Sara began to sing again. " 'This is for the ones who stood their ground…'"

"Not doing it," he said, scowling at her.

" 'For Tommy and Gina, who never backed down…'"

"Nope," Grissom said firmly, shaking his head.

" 'Tomorrow's getting' harder, make no mistake…'"

Grissom gave up his protests. The mood in the park was infectious, and Sara was right – he did like the song. Giving her a beaten look, he muttered the next line with her. " 'Luck ain't even lucky, gotta make your own breaks.'"

"See?" Sara said, looking at him with a wide smile. "I knew you knew the words! That wasn't so bad now, was it?"

He shrugged. "Not so bad, maybe, but I prefer to listen to you sing it. I'll think the words, how 'bout that?"

Slipping her arm behind his back, Sara sighed. "Okay, since you asked so nicely."

"Thank you, CSI Sidle," he said laughingly, then kissed the top of her head lightly.

The party went on around them, but Sara and Grissom tuned most of it out, falling asleep well before it ended in the wee hours.

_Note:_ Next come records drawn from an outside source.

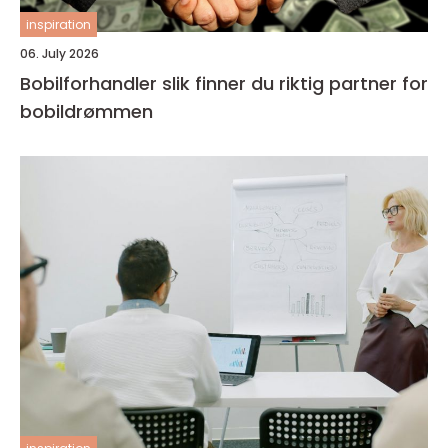
inspiration
06. July 2026
Bobilforhandler slik finner du riktig partner for
bobildrømmen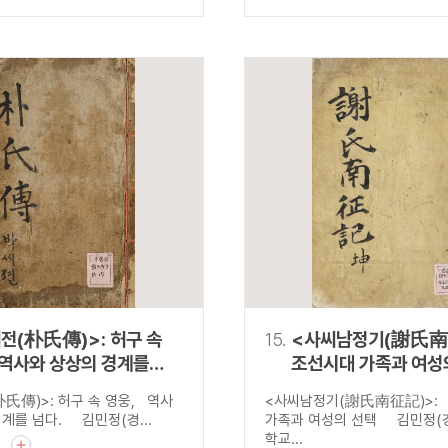
전(朴氏傳)>: 허구 속
15.
<사씨남정기(謝氏南
 역사와 상상의 경계를
조선시대 가족과 여성
氏傳)>: 허구 속 영웅, 역사
<사씨남정기(謝氏南征記)>:
계를 넘다. 김민정(경...
가족과 여성의 선택 김민정(
학교...
기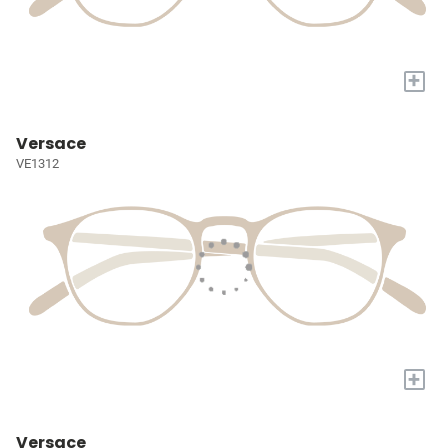
+
Versace
VE1312
+
Versace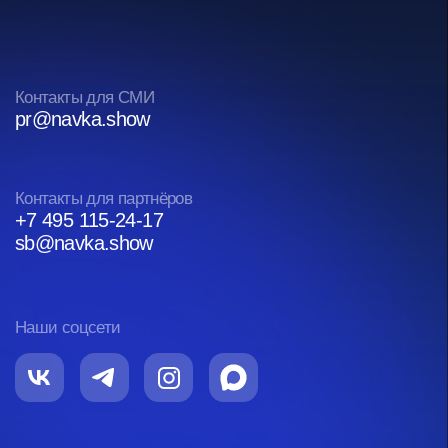
Navka Show, спаси
организацию наст
праздника на льд
ледовых шоу!!!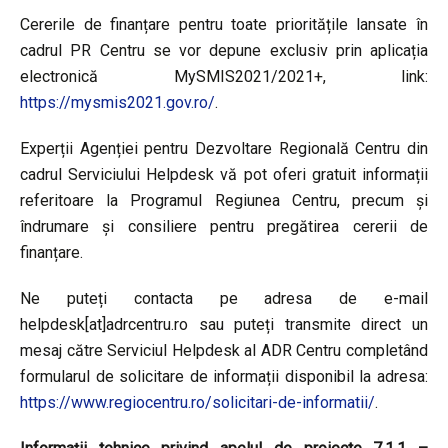
Cererile de finanțare pentru toate prioritățile lansate în
cadrul PR Centru se vor depune exclusiv prin aplicația
electronică MySMIS2021/2021+, link:
https://mysmis2021.gov.ro/
.
Experții Agenției pentru Dezvoltare Regională Centru din
cadrul Serviciului Helpdesk vă pot oferi gratuit informații
referitoare la Programul Regiunea Centru, precum și
îndrumare și consiliere pentru pregătirea cererii de
finanțare.
Ne puteți contacta pe adresa de e-mail
helpdesk[at]adrcentru.ro sau puteți transmite direct un
mesaj către Serviciul Helpdesk al ADR Centru completând
formularul de solicitare de informații disponibil la adresa:
https://www.regiocentru.ro/solicitari-de-informatii/
.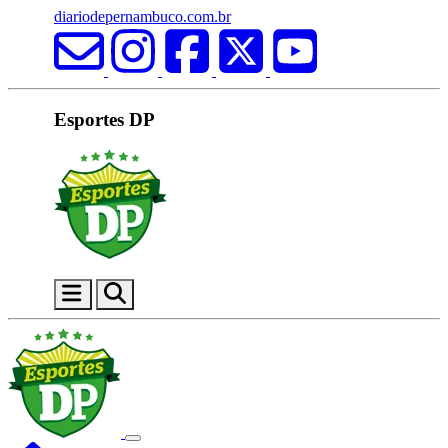
diariodepernambuco.com.br
Esportes DP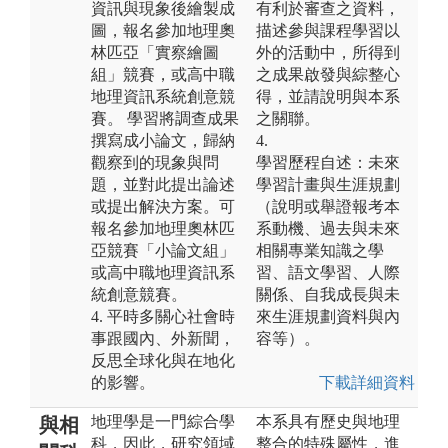
資訊與現象後繪製成
有利於審查之資料，
圖，報名參加地理奧
描述參與課程學習以
林匹亞「實察繪圖
外的活動中，所得到
組」競賽，或高中職
之成果啟發與綜整心
地理資訊系統創意競
得，並請說明與本系
賽。 學習將調查成果
之關聯。
撰寫成小論文，歸納
4.
觀察到的現象與問
學習歷程自述：未來
題，並對此提出論述
學習計畫與生涯規劃
或提出解決方案。可
（說明或舉證報考本
報名參加地理奧林匹
系動機、過去與未來
亞競賽「小論文組」
相關專業知識之學
或高中職地理資訊系
習、語文學習、人際
統創意競賽。
關係、自我成長與未
4. 平時多關心社會時
來生涯規劃資料與內
事跟國內、外新聞，
容等）。
反思全球化與在地化
的影響。
下載詳細資料
地理學是一門綜合學
本系具有歷史與地理
與相
科，因此，研究領域
整合的特殊屬性，進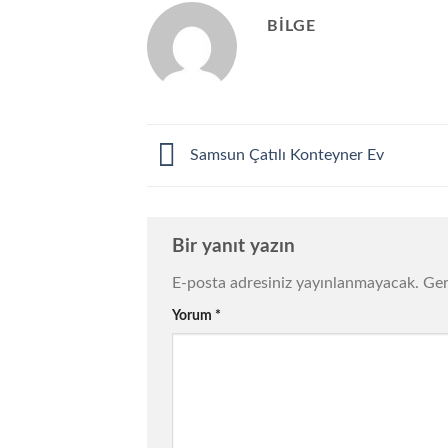
BILGE
Samsun Çatılı Konteyner Ev
Bir yanıt yazın
E-posta adresiniz yayınlanmayacak.
Ger
Yorum
*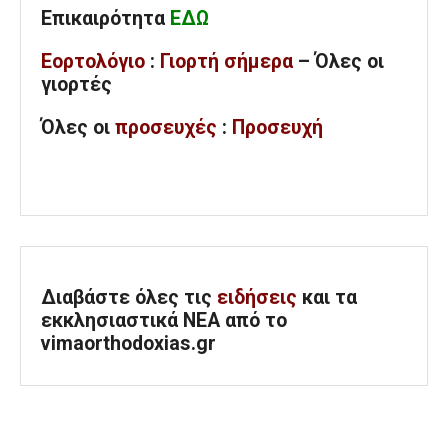
Επικαιρότητα
ΕΔΩ
Εορτολόγιο
:
Γιορτή σήμερα
– Όλες οι
γιορτές
Όλες
οι
προσευχές
:
Προσευχή
Διαβάστε όλες τις
ειδήσεις
και τα
εκκλησιαστικά ΝΕΑ από το
vimaorthodoxias.gr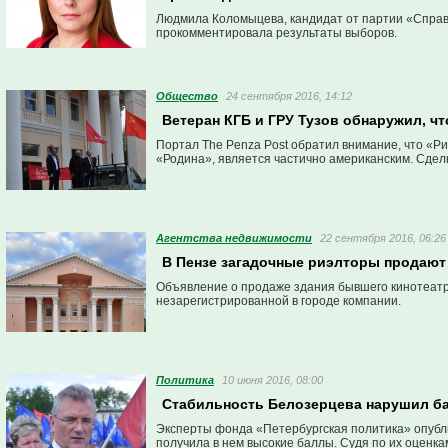
Людмила Коломыцева, кандидат от партии «Справед
прокомментировала результаты выборов.
Общество
24 сентября 2016, 14:12
Ветеран КГБ и ГРУ Тузов обнаружил, ч
Портал The Penza Post обратил внимание, что «Р
«Родина», является частично американским. Сделк
Агентства недвижимости
22 сентября 2016, 06:26
В Пензе загадочные риэлторы продают
Объявление о продаже здания бывшего кинотеатр
незарегистрированной в городе компании.
Политика
10 июня 2016, 08:00
Стабильность Белозерцева нарушил ба
Эксперты фонда «Петербургская политика» опубли
получила в нем высокие баллы. Судя по их оценк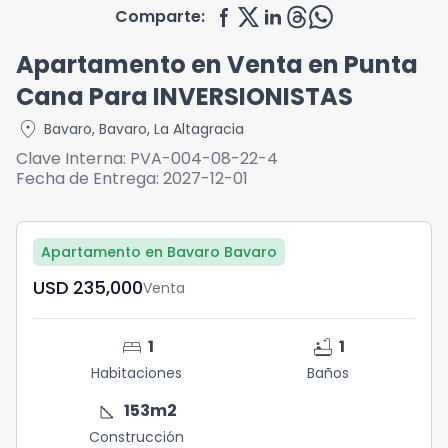
Comparte:
Apartamento en Venta en Punta
Cana Para INVERSIONISTAS
location_on
Bavaro
,
Bavaro
,
La Altagracia
Clave Interna:
PVA-004-08-22-4
Fecha de Entrega:
2027-12-01
Apartamento en Bavaro Bavaro
USD	235,000
Venta
bed
bathtub
1
1
Habitaciones
Baños
square_foot
153
m2
Construcción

The ringing of Grissom's cell phone woke them in the morning. It took him four rings, but he finally managed to extricate himself from Sara's limbs and yank the phone out of his pocket. "Hello?"

"Gil? That you?"

After a wide yawn, he said, "Yeah, it's me, Fred. So tell me what you guys are going to do now – I suspect that the workshop won't go on as planned."

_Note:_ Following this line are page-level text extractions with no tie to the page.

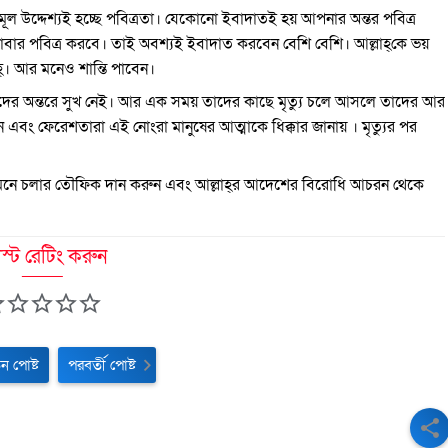
 উদ্দেশ্যই হচ্ছে পবিত্রতা। যেকোনো ইবাদাতই হয় আপনার অন্তর পবিত্র
াবার পবিত্র করবে। তাই অবশ্যই ইবাদাত করবেন বেশি বেশি। আল্লাহ্‌কে ভয়
্‌। আর মনেও শান্তি পাবেন।
তাদের অন্তরে সুখ নেই। আর এক সময় তাদের কাছে মৃত্যু চলে আসলে তাদের আর
বং ফেরেশতারা এই নোংরা মানুষের আত্মাকে ধিক্কার জানায় । মৃত্যুর পর
ন মেনে চলার তৌফিক দান করুন এবং আল্লাহ্‌র আদেশের বিরোধি আচরন থেকে
স্ট রেটিং করুন
ন পোষ্ট
পরবর্তী পোষ্ট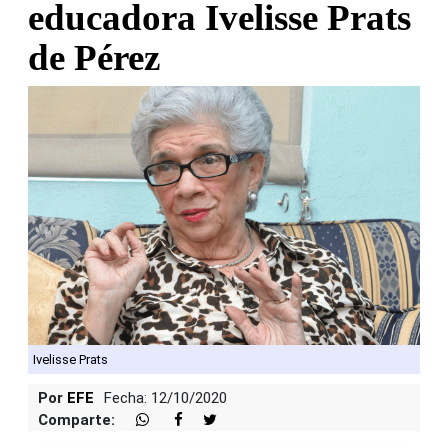
educadora Ivelisse Prats
de Pérez
Ivelisse Prats
Por
EFE
Fecha: 12/10/2020
Comparte: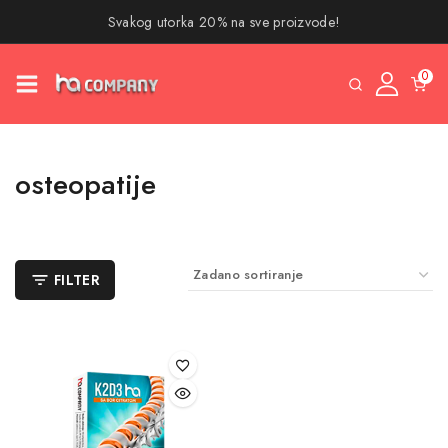
Svakog utorka 20% na sve proizvode!
0
osteopatije
FILTER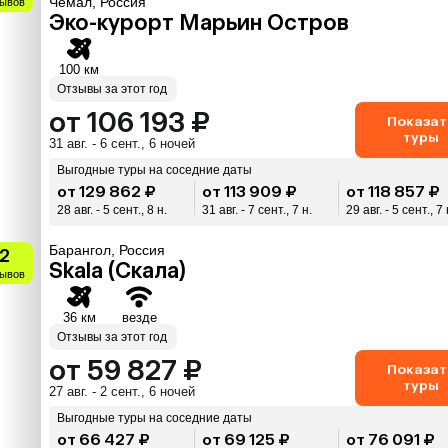
Чемал, Россия
зывов
Эко-курорт Марьин Остров
100 км
Отзывы за этот год
от 106 193 ₽
Показат
туры
31 авг. - 6 сент., 6 ночей
Выгодные туры на соседние даты
от 129 862 ₽
от 113 909 ₽
от 118 857 ₽
28 авг. - 5 сент., 8 н.
31 авг. - 7 сент., 7 н.
29 авг. - 5 сент., 7 
Барангол, Россия
.2
Skala (Скала)
зывов
36 км
везде
Отзывы за этот год
от 59 827 ₽
Показат
туры
27 авг. - 2 сент., 6 ночей
Выгодные туры на соседние даты
от 66 427 ₽
от 69 125 ₽
от 76 091 ₽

"You suspect right. News is that the city won't be functioning normally until Monday or Tuesday, so we decided to cancel the whole thing this week and reschedule for some other time. The hotel agreed to move all workshop participants' reservations to another weekend in October, and we're obviously going to carry over registration fees so you don't have to pay again."

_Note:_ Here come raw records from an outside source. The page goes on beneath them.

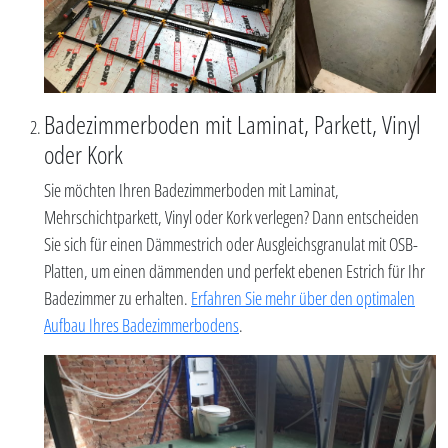
Badezimmerboden mit Laminat, Parkett, Vinyl
oder Kork
Sie möchten Ihren Badezimmerboden mit Laminat,
Mehrschichtparkett, Vinyl oder Kork verlegen? Dann entscheiden
Sie sich für einen Dämmestrich oder Ausgleichsgranulat mit OSB-
Platten, um einen dämmenden und perfekt ebenen Estrich für Ihr
Badezimmer zu erhalten.
Erfahren Sie mehr über den optimalen
Aufbau Ihres Badezimmerbodens
.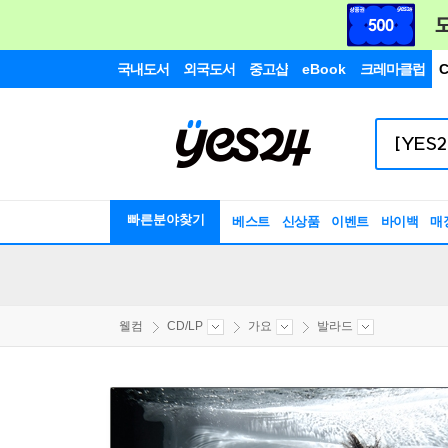
국내도서
외국도서
중고샵
eBook
크레마클럽
C
빠른분야찾기
베스트
신상품
이벤트
바이백
매
웰컴
CD/LP
가요
발라드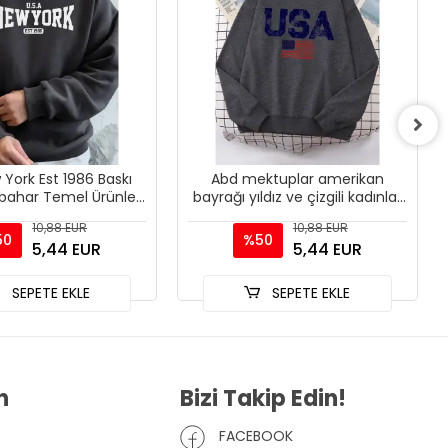
York Est 1986 Baskı
Abd mektuplar amerikan
bahar Temel Ürünler
bayrağı yıldız ve çizgili kadınlar
tü Polar Yumuşak
Hoody sokak boy Hoodies kişilik
10,88 EUR
10,88 EUR
apüşonlu Üst
sıc
50
%50
5,44 EUR
5,44 EUR
SEPETE EKLE
SEPETE EKLE
n
Bizi Takip Edin!
FACEBOOK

Beside Grissom, Sara opened her eyes and took in her surroundings with a confused look. "Whoa. I didn't dream it, did I, Gris?"

He didn't answer her, only smiled and held up one finger to tell her to wait, then continued speaking into the phone. "Ok, so what's the new date? LVPD is going to have a fit at losing two CSIs for another weekend."

Sara, realizing that there was news to be had about their situation, sat up and leaned toward the phone, bringing herself within inches of Grissom's face. "What's up?" she whispered to him.

"Workshop's rescheduled," he said quietly, putting his hand over the mouthpiece. "Can I finish this call before I answer all your questions?"

"Sure." She didn't move back, only put her ear a little closer to the phone. She noticed out of the corner of her eye that Grissom was giving her a dark look, and pulled back to grin at him. "I hate cells, I can't hear anything anyway!"

"Uh-huh," Grissom was saying into the phone. "October 3? That's a Friday, right? Ok, well, e-mail me any other information you guys come up with."  He paused, listening to the man on the other end of the line. "Thanks, Fred. Yeah, it's ok, we decided not to sue you this time. I'll talk to you soon. Ok, bye."

Flipping the phone closed, he turned toward where Sara should have been, only to find that she wasn't there. He finally spotted her about fifteen feet away, talking to a woman with a radio. She was nodding, he noticed.

"Ok, thanks!" Sara said to the woman who'd just given her a news update, then walked back to Grissom. "Well, I've got good news or bad news, depending on your attitude. What about you?"

"They're rescheduling the conference for early October, and all the money the department shelled out for this weekend will be carried over for that. So, the bottom line is that you and I are coming to New York again in a little over a month for 'take two'."

Grissom didn't look too displeased at the idea, Sara noticed. "That's cool, so at least we won't lose out on the education. My news is that there isn't going to be any power here until afternoon, maybe night. So we're probably here for the rest of the day and possibly the night too."

"Might as well make the best of it," Grissom responded, with what might have been a wink. "You up for some sightseeing in the park?"

"Why Grissom," Sara said, fluttering her eyelashes, "I thought you'd never ask!"